The correlations are much higher than I expected, even in people with
very little movement. Here's an example; more follow. Below are the motion regressors from single task run (about 12.5 minutes long; HCP-style preprocessing;
MB8 protocol), the correlation with each motion regressor, and
a (density-style) histogram of the voxel-wise correlations. Color scaling for this and all brain images is from 1 (hottest) to -1 (coolest), not showing correlations between -0.25 and 0.25.
If my expectation (correlations normally distributed, centered on 0, ranging between -0.2 to 0.2) was right, there shouldn't be any color on these images at all, but there's clearly quite a bit: many voxels correlate around 0.5 with roll and pitch (4th and 5th brain rows are mostly "hot" colors), and around -0.5 with x, y, and z (first three rows mostly "cool" colors). There's some structure to the peak correlations (e.g., a hotter strip along the left side in slice 46), which may correspond with sulci or large vessels, but it's rather speckly. Note that this is a pretty low motion subject overall: less than 2 mm drift over the 12 minute run, and only 4 volumes marked for censoring (I didn't censor before the correlation).

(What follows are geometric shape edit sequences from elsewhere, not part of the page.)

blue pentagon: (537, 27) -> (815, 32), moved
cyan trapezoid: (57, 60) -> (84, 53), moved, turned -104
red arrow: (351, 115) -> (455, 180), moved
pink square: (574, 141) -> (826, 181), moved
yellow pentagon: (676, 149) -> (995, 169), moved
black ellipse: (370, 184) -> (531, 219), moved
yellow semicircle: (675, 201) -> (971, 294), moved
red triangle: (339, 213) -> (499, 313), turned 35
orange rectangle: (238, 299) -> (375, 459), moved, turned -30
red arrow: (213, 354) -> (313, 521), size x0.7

Looking at other people and datasets, including from non-SMS acquisitions with larger voxels and longer TRs, it appears like correlations of 0.5 are pretty common: this isn't just some sort of weird effect that only shows up with high-resolution acquisitions. For another example, these are the histograms and motion regressors for four runs from one person included
in this study (acquired with 4 mm isotropic voxels; run duration 7.6 min, TR 2.5 sec, SPM preprocessing). The corresponding brain images are below the jump.
So, really visible motion (which at least sometimes is
linked to respiration) in the voxel activity timecourses (
such as here) is to be expected. Unfortunately, the correlation is not always (or even usually) uniform across the brain or grey matter, such as below (just the correlation with x and y translation). It also looks like very little (under a mm) motion is needed to induce large correlations.
What to do? Well, adjust our mental models of how much correlation with movement is left in the activation timeseries after preprocessing: there's quite a bit. I'll be exploring further, particularly isolating the task windows (since I work with task, not resting state, datsets): how are the correlations during tasks? I'm not at all sure that applying a global signal regression-type step would be beneficial, given the lack of homogeneity across the brain (though I know there are at least a few reports on using it with task data). Censoring high-movement trials (i.e., not including them) is likely sensible. Interestingly,
I've found similar MVPA performance in multiple cases with temporal compression by averaging and fitting a model (PEIs), which would not have been my guess looking at these correlation levels. Perhaps averaging across enough timepoints and trials balances out some of the residual motion effects? I am concerned, however, about respiration (and motion) effects remaining in the timecourses: it's clear that some people adjust their breathing to task timing, and we don't want to be interpreting a breath-holding effect as due to motivation.
Any other thoughts or experiences? Are you surprised by these correlation levels, or is it what you've already known?